EXTRACTING DIFFUSION CONSTANTS FROM ECHO-TIME-DEPENDENT PFG NMR DATA USING RELAXATION-TIME INFORMATION

Heterogeneous (bio)systems are often characterized by several water-containing compartments that differ in relaxation time values and diffusion constants. Because of the relatively small differences among these diffusion constants, nonoptimal measuring conditions easily lead to the conclusion that a single diffusion constant suffices to describe the water mobility in a heterogeneous (bio)system. This paper demonstrates that the combination of a T-2 measurement and diffusion measurements at various echo times (TE), based on the PFG MSE sequence, enables the accurate determination of diffusion constants which are less than a factor of 2 apart.

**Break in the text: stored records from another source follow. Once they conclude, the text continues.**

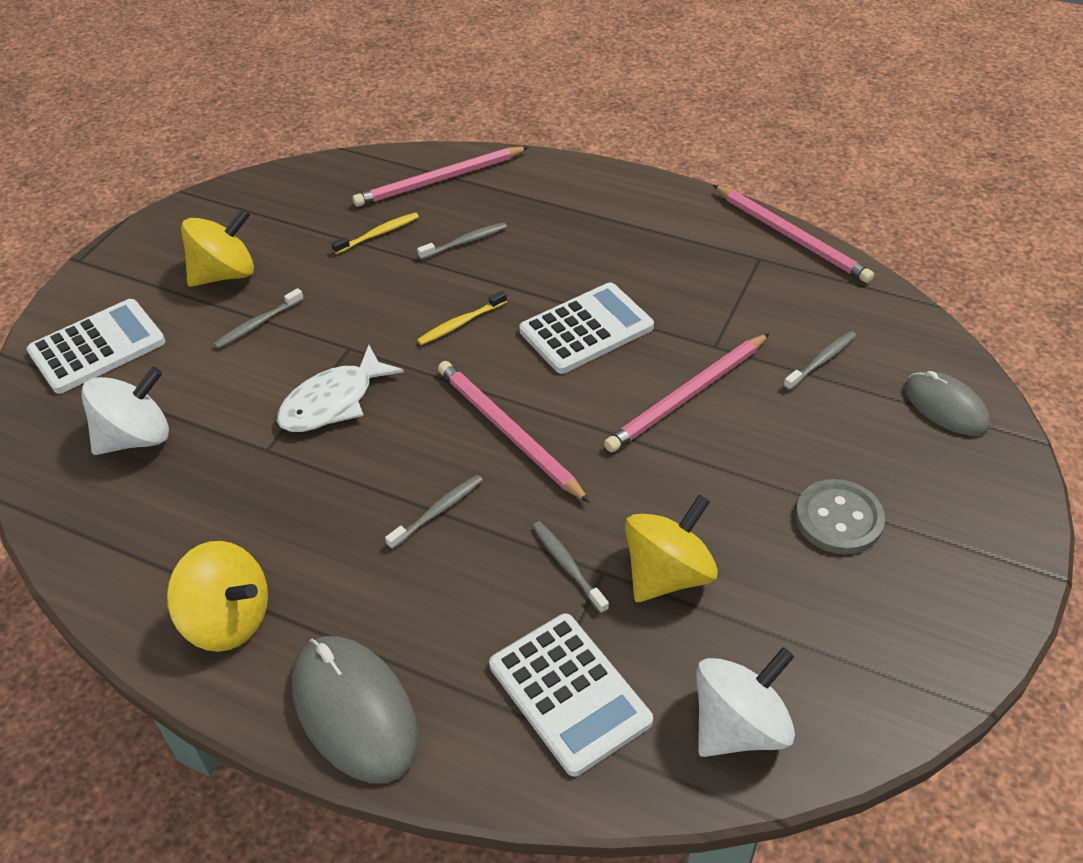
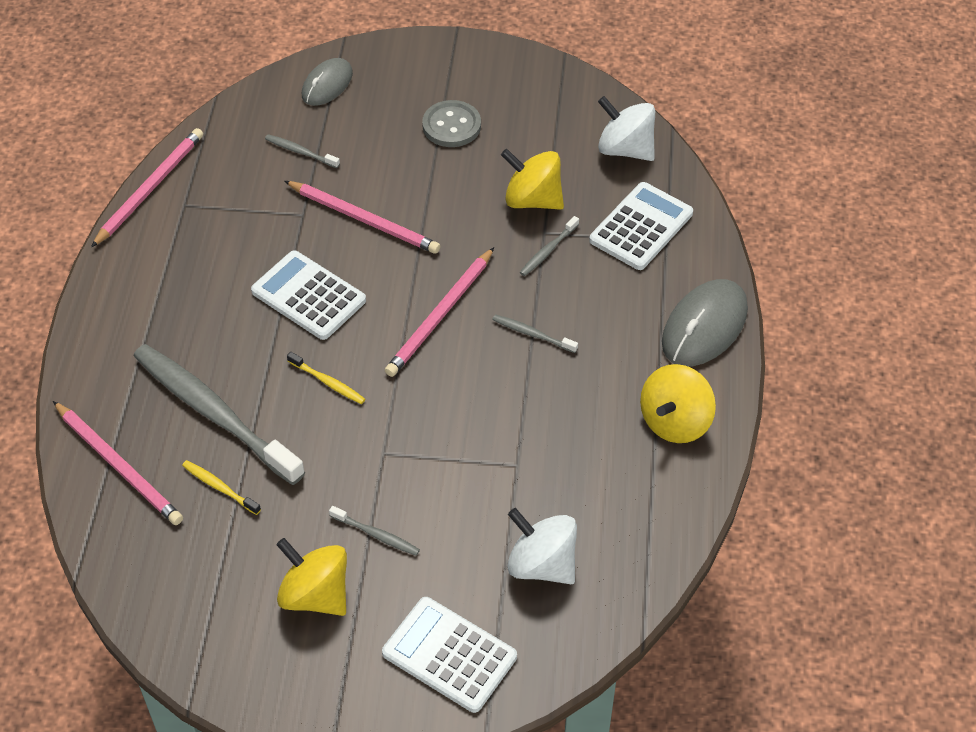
camera: 110 degrees left, 5 degrees up
(228, 619) = (675, 421): yellow spinning top -> yellow spinning top turned 150 degrees counterclockwise
(333, 402) = (450, 439): white fish -> none
(465, 242) = (214, 414): grey toothbrush -> grey toothbrush, size x2.45

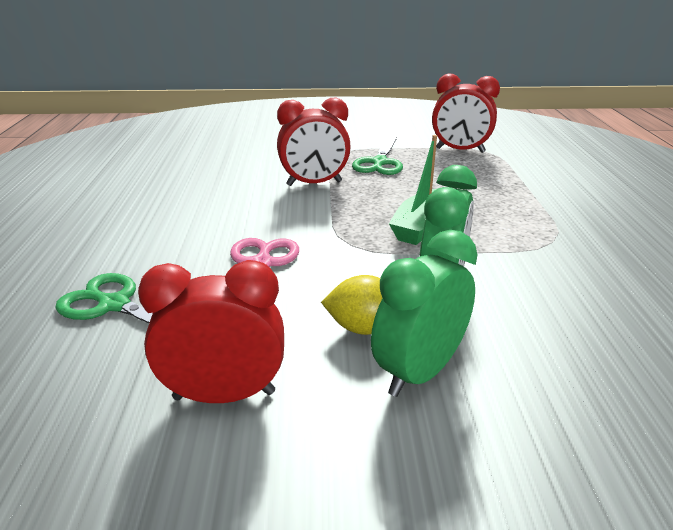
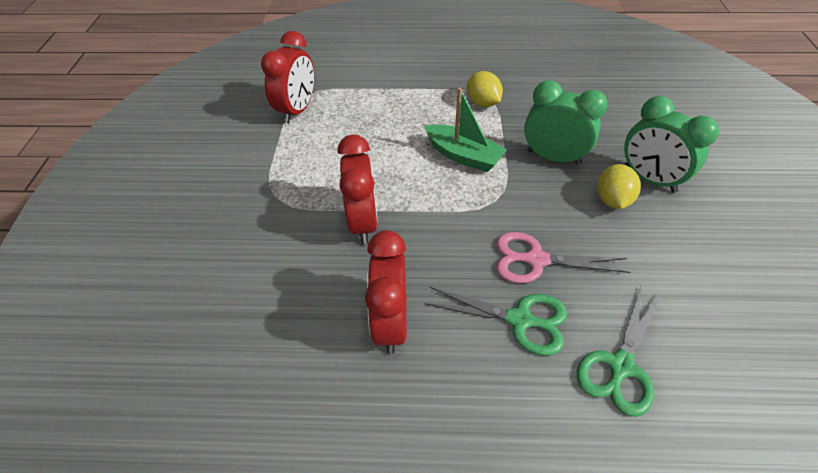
camera: 85 degrees left, 20 degrees up
(224, 395) = (702, 271): red clock -> red clock (390, 322)
(379, 163) = (316, 169): green scissors -> green scissors (519, 320)
(535, 239) = (482, 103): none -> yellow lemon

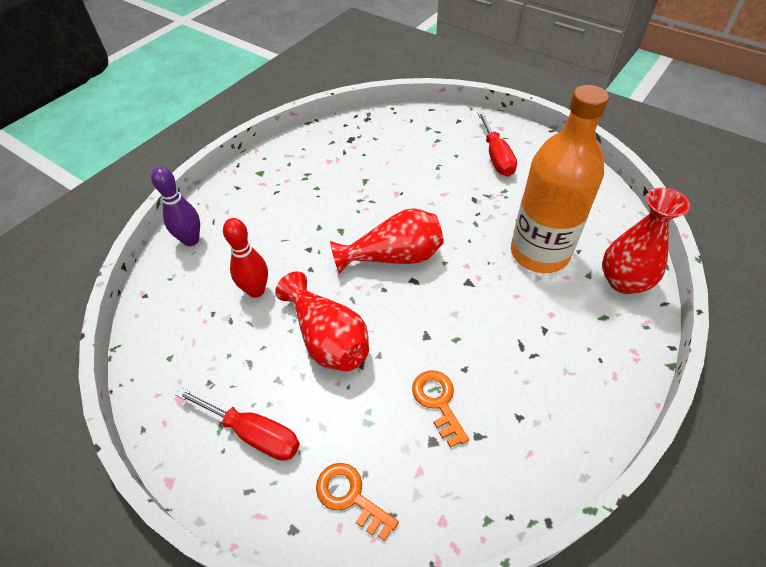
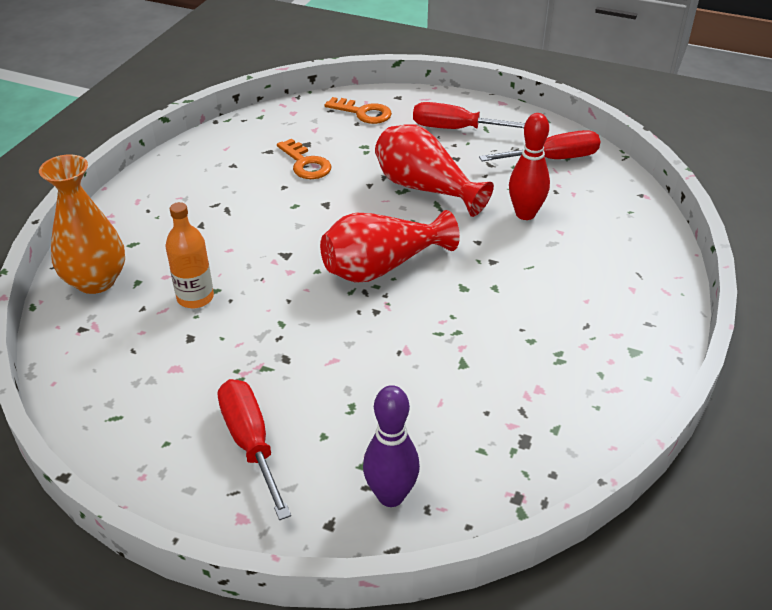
camera: 165 degrees right, 10 degrees down
(184, 358) = (553, 159): none -> red screwdriver
(191, 240) = (645, 249): purple bowling pin -> purple bowling pin (391, 496)
(539, 253) = (195, 298): orange bottle -> orange bottle, size x0.48
(623, 281) = (96, 281): red vase -> orange vase

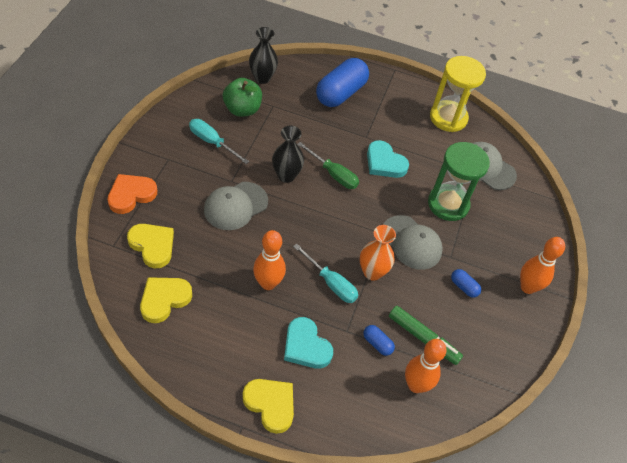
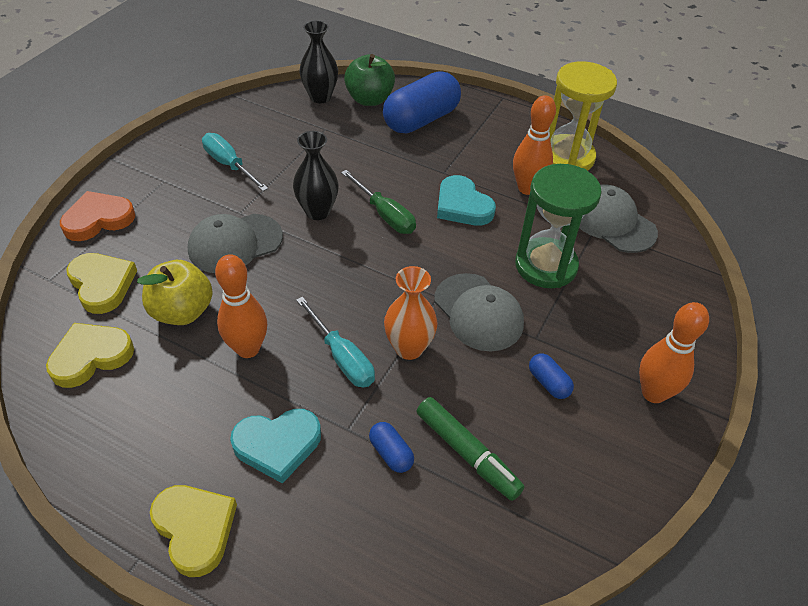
camera: 15 degrees right, 5 degrees down
(215, 261) = (182, 311): none -> yellow apple
(242, 109) = (282, 130): green apple -> green apple (369, 99)
(306, 346) = (277, 445): turquoise heart -> turquoise heart turned 75 degrees counterclockwise
(416, 385) = (439, 526): orange bowling pin -> orange bowling pin (527, 188)

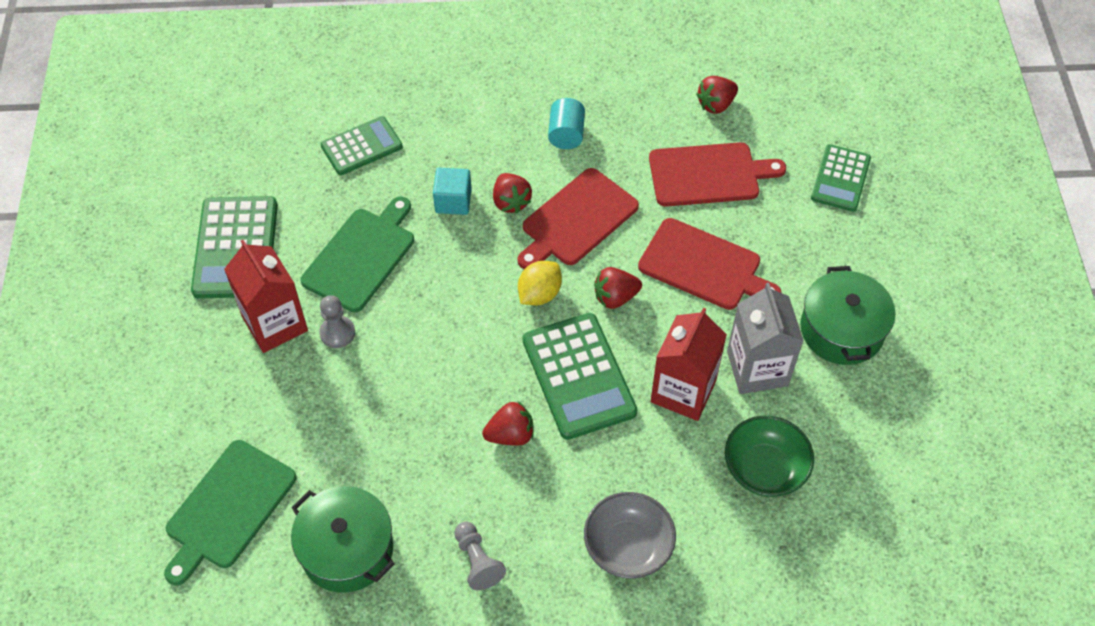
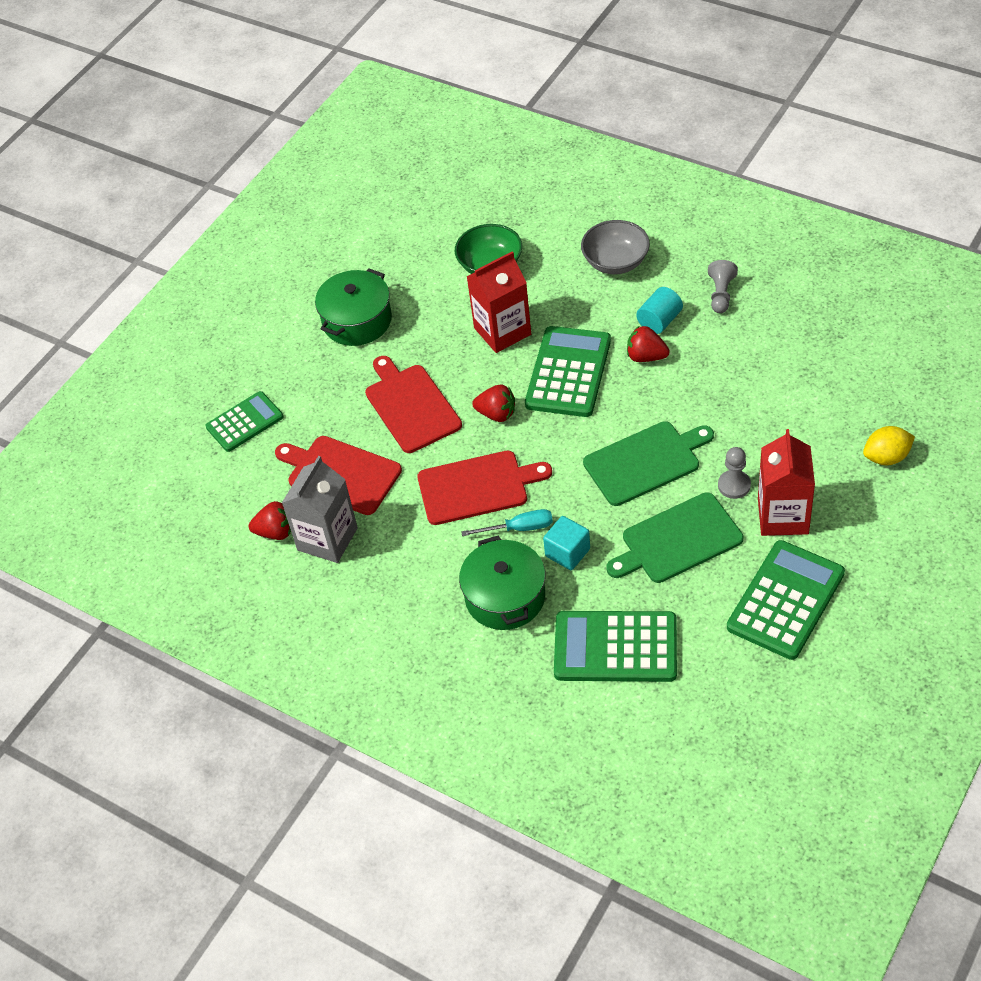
camera: 140 degrees left, 5 degrees down
(228, 508) = (883, 397): green cutting board -> green cutting board (645, 462)
(347, 549) = (808, 336): green pot -> green pot (505, 597)
(361, 146) = (615, 647): green calculator -> green calculator, size x1.56
(511, 202) = (519, 528): red strawberry -> turquoise screwdriver
(539, 294) = (552, 442): yellow lemon -> yellow lemon (886, 457)
(566, 134) = (424, 567): turquoise cylinder -> turquoise cylinder (659, 321)
(757, 368) = (438, 323): grey carton -> grey carton (327, 539)

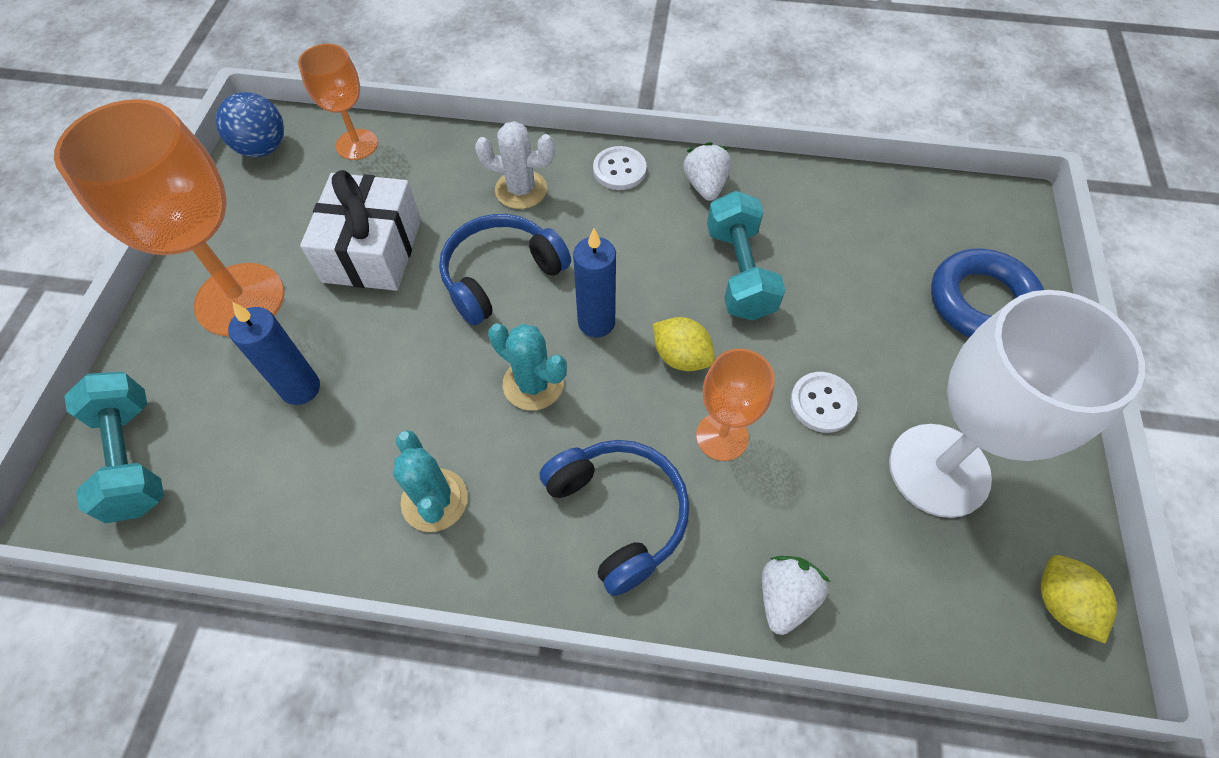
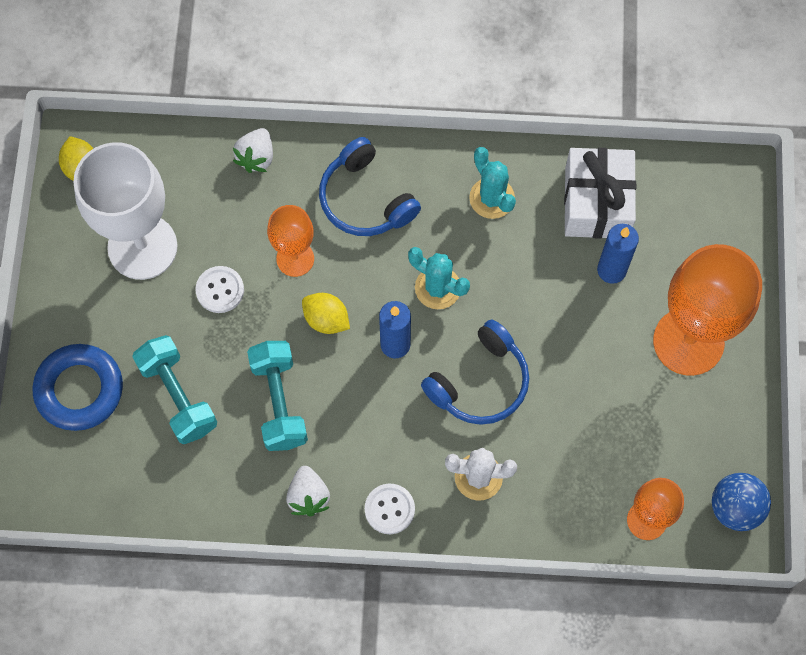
camera: 175 degrees right, 10 degrees up
(133, 458) = (710, 209): turquoise dumbbell -> turquoise dumbbell (178, 396)
(372, 250) = (595, 399): white gift -> white gift (596, 203)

This new method gives errors of the diffusion constant below 10% when two fractions are present, while the standard approach of a biexponential fit to the diffusion data in identical circumstances gives larger (>25%) errors. On application of this approach to water in apple parenchyma tissue, the diffusion constant of water in the vacuole of the cells (D = 1.7 X 10(-9) m(2)/s) can be distinguished from that of the cytoplasm (D = 1.0 X 10(-9) m(2)/s). Also, for mung bean seedlings, the cell size determined by PFG MSE measurements increased from 65 to 100 mu m when the echo time increased from 150 to 900 ms, demonstrating that the interpretation of PFG SE data used to investigate cell sizes is strongly dependent on the T-2 values of the fractions within the sample. Because relaxation times are used to discriminate the diffusion constants, we propose to name this approach diffusion analysis by relaxation-time-separated (DARTS) PFG NMR. (C) 1995 Academic Press, Inc.